Salud

Ser discriminados durante la adolescencia podría afectar la salud en la vida adulta

La discriminación genera un estrés que modifica los niveles de cortisol, y si esta es sufrida de manera frecuente en la adolescencia, el fenómeno se vuelve acumulativo y no se revierte

bullying

El viejo dicho que dice que para que un chico crezca sano y fuerte hace falta comida y amor no es sólo una frase cursi. De hecho, la  School of Education and Social Policy de la Universidad del Noroeste (Evanston, Illinois) probó que los maltratos que sufrimos cuando somos chicos afectan la manera en que nuestro sistema se forma y responde a las agresiones biológicas de grandes.

Según explica Matías Pandolfi en Infobae, nuestras células utilizan la mayor parte de su energía en actividades tales como la reparación, la renovación y la formación de nuevos tejidos, pero esto se ve interrumpido cuano sufrimos estrés: en ese momento, nuestro cerebro envía señales que provocan la liberación de una hormona denominada cortisol , u “hormona del estrés”, que hace que el organismo libere glucosa a la sangre para enviar cantidades masivas de energía a los músculos a fin de resolver esa situación de alarma. Si la situación de estrés es puntual (aguda), los niveles hormonales vuelven a la normalidad cuando se supera ese episodio.

Pero cuando el estrés es prolongado (crónico), se disparan los niveles de cortisol de modo más sostenido, lo que produce efectos negativos sobre los sistemas digestivo, reproductor, nervioso e inmunológico, entre otros.

Recientemente, el grupo de investigación de la especialista en psicología del desarrollo Ema Adam demostró cómo la discriminación en la adolescencia se relaciona con una respuesta biológica a través de los niveles de cortisol con consecuencias en la salud en la vida adulta de los individuos discriminados.

El trabajo, titulado “Developmental histories of perceived racial discrimination and diurnal cortisol profiles in adulthood: A 20-year prospective study”, muestra que la percepción de la discriminación está asociada con una alteración de los ritmos diarios del cortisol, que queda elevado durante la noche y desajusta del reloj biológico, provocando efectos negativos sobre la salud: fatiga diaria, problemas cardiovasculares, depresión y fallas en la memoria.

El estudio indica por primera vez de modo empírico que el impacto de la discriminación sobre los niveles y los ritmos diarios de cortisol de los individuos se acumula a lo largo de los años. Cuanta mayor discriminación sufre una persona en su adolescencia y en los primeros años de su vida adulta, más disfuncionales se vuelven sus ritmos diarios de cortisol y más se afecta su reloj biológico.

> _INSTRUCCIONES DE TRABAJO_
• a. Responde estas preguntas sobre el artículo acerca de la discriminación y el cortisol:
(i) ¿Qué institución probó que los maltratos sufridos de chicos afectan cómo se forma el sistema y cómo responde de grande?
(ii) ¿Qué libera el organismo a la sangre por efecto del cortisol?
(iii) Según su título, ¿cuántos años abarca el estudio prospectivo?
• b. Resume el artículo acerca de la discriminación y el cortisol en dos oraciones.
Para trabajar con el artículo no se necesitan las líneas.

[Datos recopilados]
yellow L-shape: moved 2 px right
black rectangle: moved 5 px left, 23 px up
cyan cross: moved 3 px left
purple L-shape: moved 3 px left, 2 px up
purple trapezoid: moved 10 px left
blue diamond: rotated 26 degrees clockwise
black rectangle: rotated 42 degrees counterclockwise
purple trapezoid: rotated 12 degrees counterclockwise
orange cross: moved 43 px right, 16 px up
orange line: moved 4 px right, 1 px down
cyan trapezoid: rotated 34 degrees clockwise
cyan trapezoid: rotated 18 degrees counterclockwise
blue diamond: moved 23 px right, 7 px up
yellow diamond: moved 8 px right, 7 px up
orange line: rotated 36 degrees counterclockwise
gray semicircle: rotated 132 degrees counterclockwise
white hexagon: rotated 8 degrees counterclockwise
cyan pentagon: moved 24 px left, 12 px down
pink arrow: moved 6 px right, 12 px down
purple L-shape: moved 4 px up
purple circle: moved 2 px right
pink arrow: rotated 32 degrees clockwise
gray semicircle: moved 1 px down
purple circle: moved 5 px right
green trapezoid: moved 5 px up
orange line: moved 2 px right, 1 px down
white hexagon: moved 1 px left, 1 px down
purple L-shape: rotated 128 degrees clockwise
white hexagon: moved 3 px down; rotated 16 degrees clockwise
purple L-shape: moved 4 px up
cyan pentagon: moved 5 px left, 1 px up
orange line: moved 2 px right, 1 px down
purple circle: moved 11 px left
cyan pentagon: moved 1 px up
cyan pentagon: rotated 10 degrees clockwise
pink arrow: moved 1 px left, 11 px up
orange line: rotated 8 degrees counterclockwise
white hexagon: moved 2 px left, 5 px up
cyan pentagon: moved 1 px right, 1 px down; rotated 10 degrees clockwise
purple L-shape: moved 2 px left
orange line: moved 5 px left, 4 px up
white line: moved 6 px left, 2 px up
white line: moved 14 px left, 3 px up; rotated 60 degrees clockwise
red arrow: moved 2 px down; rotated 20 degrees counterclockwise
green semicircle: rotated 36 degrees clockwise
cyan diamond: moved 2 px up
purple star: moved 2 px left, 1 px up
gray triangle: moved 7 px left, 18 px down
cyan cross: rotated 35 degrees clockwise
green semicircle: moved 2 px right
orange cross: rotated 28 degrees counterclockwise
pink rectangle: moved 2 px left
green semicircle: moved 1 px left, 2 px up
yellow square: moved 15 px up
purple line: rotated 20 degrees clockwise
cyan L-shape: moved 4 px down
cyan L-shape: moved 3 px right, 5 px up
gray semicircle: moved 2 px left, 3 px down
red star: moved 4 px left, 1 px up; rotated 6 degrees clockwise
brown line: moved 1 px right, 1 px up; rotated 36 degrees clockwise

> _RESPUESTAS DADAS_
• a.
(i) La School of Education and Social Policy de la Universidad del Noroeste (Evanston, Illinois).
(ii) Glucosa.
(iii) 20 años.

• b. La discriminación genera un estrés que modifica los niveles de cortisol, y si se sufre con frecuencia en la adolescencia, el efecto se vuelve acumulativo y no se revierte. Un estudio del grupo de Ema Adam mostró que la discriminación altera los ritmos diarios del cortisol y desajusta el reloj biológico, lo que produce en la vida adulta fatiga diaria, problemas cardiovasculares, depresión y fallas en la memoria.